S’il est impossible de savoir si l’IA constitue une bulle spéculative, on peut supposer que les conséquences seraient plus importantes encore que l’éclatement de la bulle internet au début du siècle.
- Pour cause : les 10 premières entreprises du S&P 500 sont encore plus surévaluées aujourd’hui qu’au cours des années 1990.
- Dans un papier publié en juin, l’économiste de Georgetown Dan Cao a développé un modèle théorique visant à comparer les dynamiques des deux bulles.
- Cao montre que les valorisations boursières n’ont pas chuté parce que les investisseurs ont soudain jugé Internet inutile, mais parce que les bénéfices économiques tardaient à se diffuser 8.
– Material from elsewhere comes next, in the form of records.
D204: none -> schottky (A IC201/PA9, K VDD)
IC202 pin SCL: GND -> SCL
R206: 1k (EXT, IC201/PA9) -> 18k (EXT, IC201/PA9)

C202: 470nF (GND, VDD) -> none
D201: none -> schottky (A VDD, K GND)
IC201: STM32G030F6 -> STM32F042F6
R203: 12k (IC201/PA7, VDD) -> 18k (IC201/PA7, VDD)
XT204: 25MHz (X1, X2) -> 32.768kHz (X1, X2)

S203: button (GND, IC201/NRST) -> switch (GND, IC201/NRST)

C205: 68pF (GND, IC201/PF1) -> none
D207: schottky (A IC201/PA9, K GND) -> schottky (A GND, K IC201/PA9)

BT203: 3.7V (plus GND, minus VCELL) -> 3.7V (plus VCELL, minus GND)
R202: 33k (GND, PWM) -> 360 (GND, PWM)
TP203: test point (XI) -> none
- Plutôt que les progrès technologiques de l’IA, c’est la vitesse de propagation — la rapidité avec laquelle les gains de productivité se sont répercutés sur le reste de l’économie — qui serait susceptible de conduire à un désintérêt des investisseurs, et, potentiellement, à un éclatement de la « bulle ».
Sources
- Aditya Challapally, Chris Pease, Ramesh Raskar et Pradyumna Chari, The GenAI Divide STATE OF AI IN BUSINESS 2025, MIT, août 2025.
- George Steer et Aiden Reiter, « US tech stocks hit by concerns over future of AI boom », Financial Times, 19 août 2025.
- Alex Heath, « I talked to Sam Altman about the GPT-5 launch fiasco », The Verge, 15 août 2025.
- Torsten Sløk, Tech Is Vulnerable, Apollo Global Management, 17 août 2025.
- « How America’s AI boom is squeezing the rest of the economy », The Economist, 18 août 2025.
- US VC Valuations and Returns Report, PitchBook, 11 août 2025.
- Christophe André et Peter Gal, Reviving productivity growth : A review of policies, OECD Economics Department Working Papers No. 1822, octobre 2024.
- Dan Cao, « Tech Booms : From Dot-Com To Dot-AI », SSRN, juin 2025.